Finding the Perfect Home for Sale

May 7th 2016

For most people, their homes are the largest purchases they ever make, so it pays to spend time finding one that will make you happy for years to come. The average person stays in a home for 13 years, and that's a long time to live somewhere you aren't truly happy.  

The Solutions for Finding the Right Home for Sale

Before you start shopping for a house, nail down your budget. Get the financing in place, and know what you're dealing with in terms of down payments, interest rates, closing costs and monthly payments. This will keep you from shopping for houses that won't work for you financially. 

When you get your financing pre-approved, shop within your budget. Find a realtor who has experience in the area you want to live in, as well as one who has personal ties to the community. Before you hit the trail and start house hunting, have a candid conversation with your realtor about what is essential (number of bedrooms, convenience to work, things you can't compromise on), as well as the things you'd like (a screened-in porch or fireplace, things you'd like but can live without). Be sure they understand what you're looking for. Remember, you'll almost always have to make some kind of compromise, so determine ahead of time what you're willing to live with or without and what you must have.

Give yourself plenty of time for house hunting. If you aren't rushed to get out of where you live, you'll be less likely to plunge into a decision you regret later. It's better to pay a higher rent and continue your lease month-to-month than to buy a home you aren't truly happy with in the long run.

When you find properties you like, refrain from getting too excited. Don't let your emotions overwhelm your ability to make reasonable assessments. Most house shoppers put offers on several houses before settling into one. Be willing to walk away from a bad deal, even if you love the house.

Before putting an offer on a house, spend some time on the property, as well as around the neighborhood. Go at different times of the day and week. Aside from the essentials, be sure you're happy being there. Do you like the view? Are the neighbors friendly and quiet? Does this neighborhood suit your lifestyle? Drive around and see what the community looks like (and sounds like) at midnight on Saturday, as well as at midday on Wednesday. 

Don't limit yourself to new homes. Many older homes offer more amenities at a lower cost. Also, be flexible about things that are easy to fix, such as the condition of the carpet, paint and lawn. Things you can't be flexible about are the numbers of rooms, where the home is located and the structural integrity of the house. 

Consider how your life is likely to change in the next decade or two. Buy a home you can grow in, especially if you foresee life changes, like getting married, opening a home office, having kids, moving aging parents in with you or having room for future nieces, nephews or grandchildren.
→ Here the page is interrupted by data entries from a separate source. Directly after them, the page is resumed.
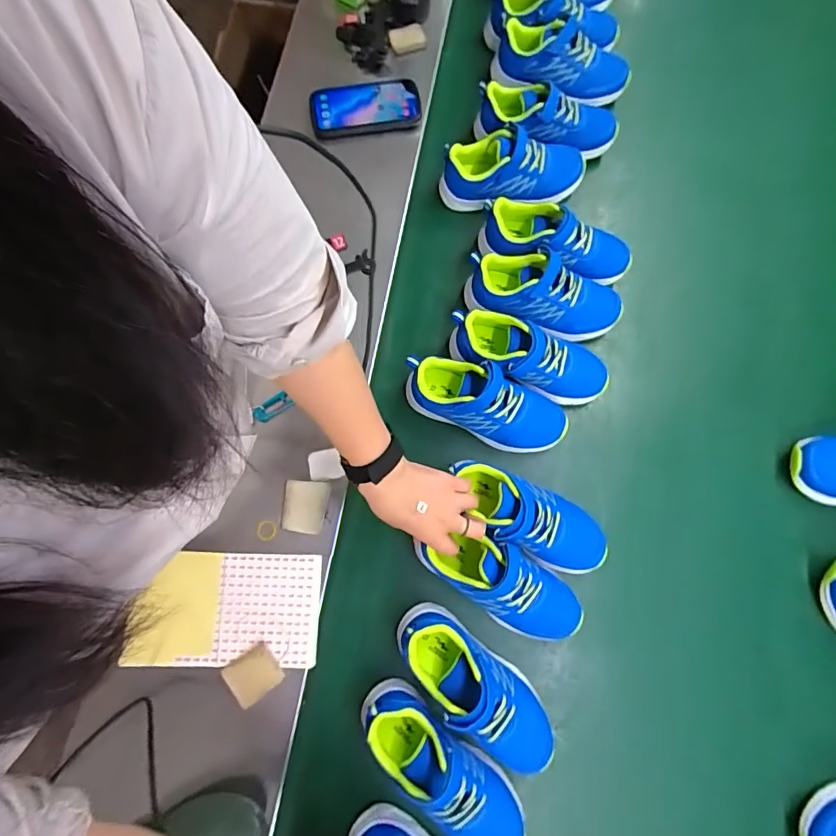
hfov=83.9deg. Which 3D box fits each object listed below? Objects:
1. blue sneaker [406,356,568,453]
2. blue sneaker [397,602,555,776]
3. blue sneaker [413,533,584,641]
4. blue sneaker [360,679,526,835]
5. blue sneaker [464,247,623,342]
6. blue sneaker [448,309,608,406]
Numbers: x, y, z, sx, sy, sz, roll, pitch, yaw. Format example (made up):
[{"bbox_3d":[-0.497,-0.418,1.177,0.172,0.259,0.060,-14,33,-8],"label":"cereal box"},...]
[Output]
[{"bbox_3d":[0.083,-0.021,0.577,0.211,0.074,0.079,21,72,6],"label":"blue sneaker"},{"bbox_3d":[0.063,0.290,0.499,0.199,0.072,0.081,38,75,11],"label":"blue sneaker"},{"bbox_3d":[0.095,0.183,0.529,0.186,0.080,0.076,34,74,10],"label":"blue sneaker"},{"bbox_3d":[0.020,0.371,0.482,0.202,0.073,0.083,40,75,11],"label":"blue sneaker"},{"bbox_3d":[0.166,-0.163,0.617,0.205,0.074,0.080,13,72,3],"label":"blue sneaker"},{"bbox_3d":[0.142,-0.081,0.597,0.206,0.076,0.083,12,72,3],"label":"blue sneaker"}]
Will this home work if you swap the economy car for a minivan, get a pet or decide to start a garden? 

Tips for Finding the Ideal Home for Sale

Find a real estate agent you trust and enjoy working with. Your agent is going to be your lifeline in terms of finding good properties before everyone else does, placing bids on houses and negotiating with sellers. A good agent will also help you stay within your budget. 

Other Considerations When Looking at a Home for Sale 

Like buying diamonds, there are four Cs to consider when looking for the perfect house: cost, condition, capacity and convenience. If you keep these priorities in mind, it will help you keep your cool when a house seems perfect, yet you're overlooking some obvious flaws. Also, keeping your emotions out of the decision will help you cope when you don't get a house you've put in a bid for. Stay upbeat, and always look at houses with a critical eye. It's better to see the problems now and decide if you can live with them than to get into a money pit and lose your savings.